Breastfeeding him, is the most natural thing I’ve ever done, and I’ve found that it, as with all his other needs, is all about following and trusting my instincts and intuition. I feel like breastfeeding gives me just as much as it gives him.
I can often feel the oxytocin floating through my body when feeding him and it’s the most amazing feeling – pure love. I love breastfeeding my child.
Lorna; Mum to Becky and Robbie
When it came to feeding decisions it had never really occurred to me to do anything but breastfeed. However my feeding journey with my daughter came to an abrupt end almost before it began due to a combination of circumstance and lack of support. My experience made me all the more determined to make it work with any subsequent babies.

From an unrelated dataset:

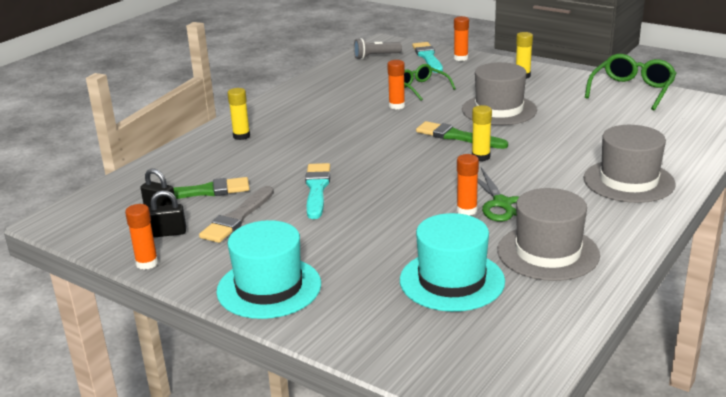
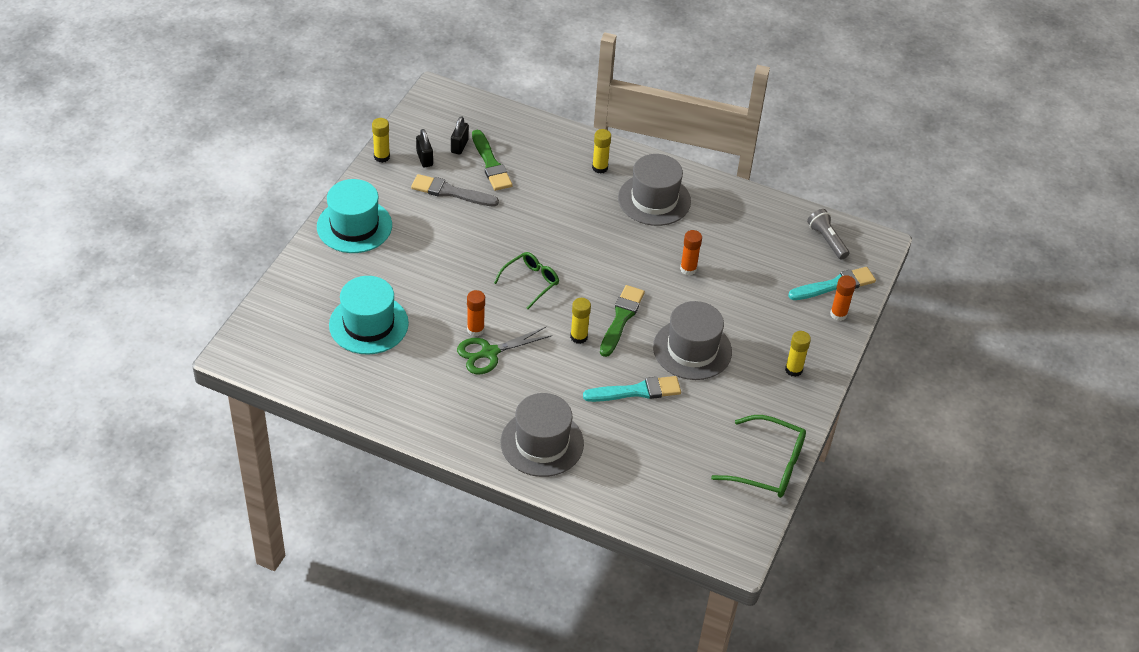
camera: 75 degrees right, 20 degrees up
(147, 263) = (382, 157): orange glue stick -> yellow glue stick
(317, 189) = (503, 232): turquoise brush -> turquoise brush (637, 391)
(421, 88) = (741, 285): green glasses -> green glasses (531, 282)
(548, 252) = (412, 381): grey hat -> grey hat (654, 199)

The birth of my baby boy in 2012 heralded the start of a much more straightforward experience of breastfeeding after the usual challenges of learning about positioning, attachment and normal breastfed newbie behaviour (it’s normal for them to wake 465 times a night, right?). It was a huge sense of achievement after the disappointment of not managing to breastfeed my daughter. Not to mention the fact I got to put the gorgeous Frugi breastfeeding wear to good use when out and about!
After a few weeks, I had an urge to find a way to “pay it forward” and so looked into donating to Scotland’s only donor milk bank at Southern General NICU. My friend’s baby had been born 11 weeks early so the importance of breastmilk to premature babies was something close to our hearts. We donated until I returned to work following maternity leave.
Here we are, 16 months down the line and no signs of stopping!